Extracted page text data
----------------------------------------

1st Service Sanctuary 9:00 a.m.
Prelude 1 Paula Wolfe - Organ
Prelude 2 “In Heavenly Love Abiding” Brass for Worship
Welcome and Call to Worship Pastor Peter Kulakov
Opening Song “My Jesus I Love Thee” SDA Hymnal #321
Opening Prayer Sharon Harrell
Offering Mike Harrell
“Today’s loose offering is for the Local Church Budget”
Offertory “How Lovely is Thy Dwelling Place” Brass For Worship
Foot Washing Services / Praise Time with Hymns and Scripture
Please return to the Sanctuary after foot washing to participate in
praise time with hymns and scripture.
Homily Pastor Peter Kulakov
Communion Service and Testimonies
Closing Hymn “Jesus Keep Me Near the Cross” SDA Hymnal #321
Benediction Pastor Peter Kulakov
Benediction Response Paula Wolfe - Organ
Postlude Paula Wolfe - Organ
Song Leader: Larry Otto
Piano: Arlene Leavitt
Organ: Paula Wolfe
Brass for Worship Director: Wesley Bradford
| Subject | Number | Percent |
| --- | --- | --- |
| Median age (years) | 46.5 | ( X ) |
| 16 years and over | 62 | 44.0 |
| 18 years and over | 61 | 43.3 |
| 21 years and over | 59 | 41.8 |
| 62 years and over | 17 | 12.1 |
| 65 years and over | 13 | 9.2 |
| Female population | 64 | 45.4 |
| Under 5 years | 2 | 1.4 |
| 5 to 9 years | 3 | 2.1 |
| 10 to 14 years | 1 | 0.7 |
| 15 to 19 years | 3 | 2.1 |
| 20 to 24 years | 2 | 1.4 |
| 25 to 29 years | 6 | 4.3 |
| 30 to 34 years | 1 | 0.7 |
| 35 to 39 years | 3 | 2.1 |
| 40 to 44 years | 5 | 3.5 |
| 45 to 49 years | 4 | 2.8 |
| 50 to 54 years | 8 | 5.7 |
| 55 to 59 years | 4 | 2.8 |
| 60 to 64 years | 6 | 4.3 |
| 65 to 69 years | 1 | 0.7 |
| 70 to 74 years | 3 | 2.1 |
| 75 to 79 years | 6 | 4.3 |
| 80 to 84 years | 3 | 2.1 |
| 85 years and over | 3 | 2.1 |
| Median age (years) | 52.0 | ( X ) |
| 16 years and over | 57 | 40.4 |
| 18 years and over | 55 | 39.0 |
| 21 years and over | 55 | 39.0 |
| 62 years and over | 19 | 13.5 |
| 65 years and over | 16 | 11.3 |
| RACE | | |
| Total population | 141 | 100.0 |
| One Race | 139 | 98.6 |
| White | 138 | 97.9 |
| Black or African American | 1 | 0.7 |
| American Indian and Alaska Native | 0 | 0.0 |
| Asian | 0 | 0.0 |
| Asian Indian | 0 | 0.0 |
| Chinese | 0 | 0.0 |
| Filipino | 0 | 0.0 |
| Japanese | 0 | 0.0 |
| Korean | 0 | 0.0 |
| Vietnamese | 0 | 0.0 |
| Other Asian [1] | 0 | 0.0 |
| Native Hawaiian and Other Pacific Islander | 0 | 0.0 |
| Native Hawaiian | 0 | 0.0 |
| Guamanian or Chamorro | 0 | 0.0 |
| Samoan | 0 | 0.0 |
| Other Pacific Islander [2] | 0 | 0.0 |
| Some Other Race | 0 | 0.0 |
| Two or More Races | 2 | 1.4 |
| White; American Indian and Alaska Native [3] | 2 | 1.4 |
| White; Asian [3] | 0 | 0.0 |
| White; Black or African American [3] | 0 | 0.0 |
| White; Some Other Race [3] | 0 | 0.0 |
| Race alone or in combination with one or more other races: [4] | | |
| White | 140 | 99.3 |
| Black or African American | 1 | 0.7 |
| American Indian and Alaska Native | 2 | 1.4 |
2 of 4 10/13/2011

----------------------------------------

**What you will do**. Output the lines above between the one holding "Welcome and Call" and the one holding "years | 8 | 5.7 |", inclusive, with nothing before or after them.

**Exercise answer**.
Welcome and Call to Worship Pastor Peter Kulakov
Opening Song “My Jesus I Love Thee” SDA Hymnal #321
Opening Prayer Sharon Harrell
Offering Mike Harrell
“Today’s loose offering is for the Local Church Budget”
Offertory “How Lovely is Thy Dwelling Place” Brass For Worship
Foot Washing Services / Praise Time with Hymns and Scripture
Please return to the Sanctuary after foot washing to participate in
praise time with hymns and scripture.
Homily Pastor Peter Kulakov
Communion Service and Testimonies
Closing Hymn “Jesus Keep Me Near the Cross” SDA Hymnal #321
Benediction Pastor Peter Kulakov
Benediction Response Paula Wolfe - Organ
Postlude Paula Wolfe - Organ
Song Leader: Larry Otto
Piano: Arlene Leavitt
Organ: Paula Wolfe
Brass for Worship Director: Wesley Bradford
| Subject | Number | Percent |
| --- | --- | --- |
| Median age (years) | 46.5 | ( X ) |
| 16 years and over | 62 | 44.0 |
| 18 years and over | 61 | 43.3 |
| 21 years and over | 59 | 41.8 |
| 62 years and over | 17 | 12.1 |
| 65 years and over | 13 | 9.2 |
| Female population | 64 | 45.4 |
| Under 5 years | 2 | 1.4 |
| 5 to 9 years | 3 | 2.1 |
| 10 to 14 years | 1 | 0.7 |
| 15 to 19 years | 3 | 2.1 |
| 20 to 24 years | 2 | 1.4 |
| 25 to 29 years | 6 | 4.3 |
| 30 to 34 years | 1 | 0.7 |
| 35 to 39 years | 3 | 2.1 |
| 40 to 44 years | 5 | 3.5 |
| 45 to 49 years | 4 | 2.8 |
| 50 to 54 years | 8 | 5.7 |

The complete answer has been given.